[Plain-text document sources]
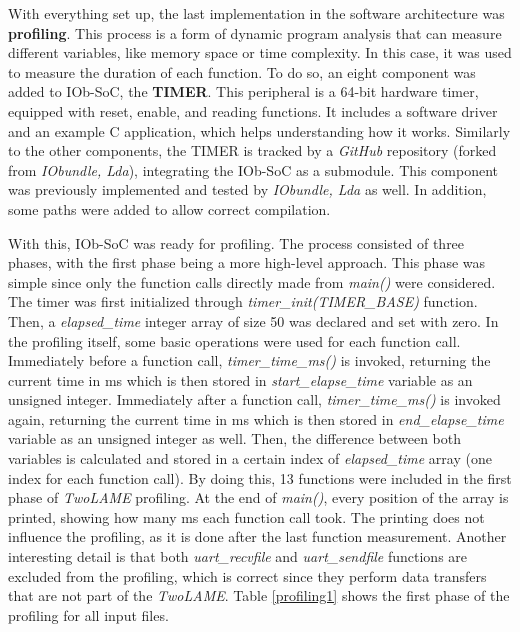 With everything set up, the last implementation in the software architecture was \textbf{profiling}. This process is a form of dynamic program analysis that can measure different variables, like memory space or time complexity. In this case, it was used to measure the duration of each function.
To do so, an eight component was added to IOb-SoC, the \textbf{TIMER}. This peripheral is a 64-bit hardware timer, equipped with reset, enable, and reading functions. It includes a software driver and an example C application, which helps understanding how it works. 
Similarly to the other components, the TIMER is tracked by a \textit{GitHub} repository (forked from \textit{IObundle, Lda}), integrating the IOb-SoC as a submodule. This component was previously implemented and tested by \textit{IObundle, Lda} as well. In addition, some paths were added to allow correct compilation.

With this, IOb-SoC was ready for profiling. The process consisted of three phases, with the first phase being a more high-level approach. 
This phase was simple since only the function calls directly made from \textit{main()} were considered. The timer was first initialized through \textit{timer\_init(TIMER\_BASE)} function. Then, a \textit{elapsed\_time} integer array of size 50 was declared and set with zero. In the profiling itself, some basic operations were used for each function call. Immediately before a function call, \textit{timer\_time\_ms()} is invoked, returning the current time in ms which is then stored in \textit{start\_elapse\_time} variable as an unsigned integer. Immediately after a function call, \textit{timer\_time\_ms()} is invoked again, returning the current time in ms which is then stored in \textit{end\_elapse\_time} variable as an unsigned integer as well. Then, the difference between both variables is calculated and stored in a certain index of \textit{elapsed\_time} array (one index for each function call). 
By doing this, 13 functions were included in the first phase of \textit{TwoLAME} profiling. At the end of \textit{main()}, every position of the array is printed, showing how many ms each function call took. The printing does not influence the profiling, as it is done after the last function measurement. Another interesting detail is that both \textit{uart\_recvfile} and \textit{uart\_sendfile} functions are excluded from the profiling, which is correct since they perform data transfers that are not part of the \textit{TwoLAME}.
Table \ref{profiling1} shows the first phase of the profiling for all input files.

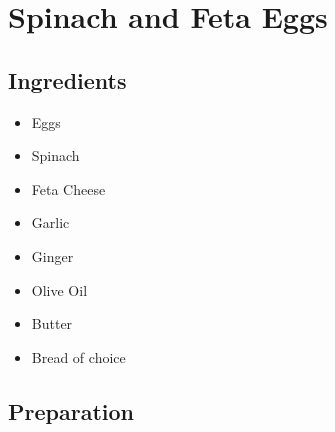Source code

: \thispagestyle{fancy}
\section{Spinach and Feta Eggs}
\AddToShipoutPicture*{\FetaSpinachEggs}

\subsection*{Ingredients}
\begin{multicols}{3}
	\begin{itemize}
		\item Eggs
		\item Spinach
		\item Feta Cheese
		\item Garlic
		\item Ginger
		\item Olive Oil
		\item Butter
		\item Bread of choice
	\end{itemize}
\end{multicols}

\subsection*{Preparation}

--- Work to be completed ---
Look through the records above for the string "subsection", then copy every line that has it.

--- Result of the task ---
\subsection*{Ingredients}
\subsection*{Preparation}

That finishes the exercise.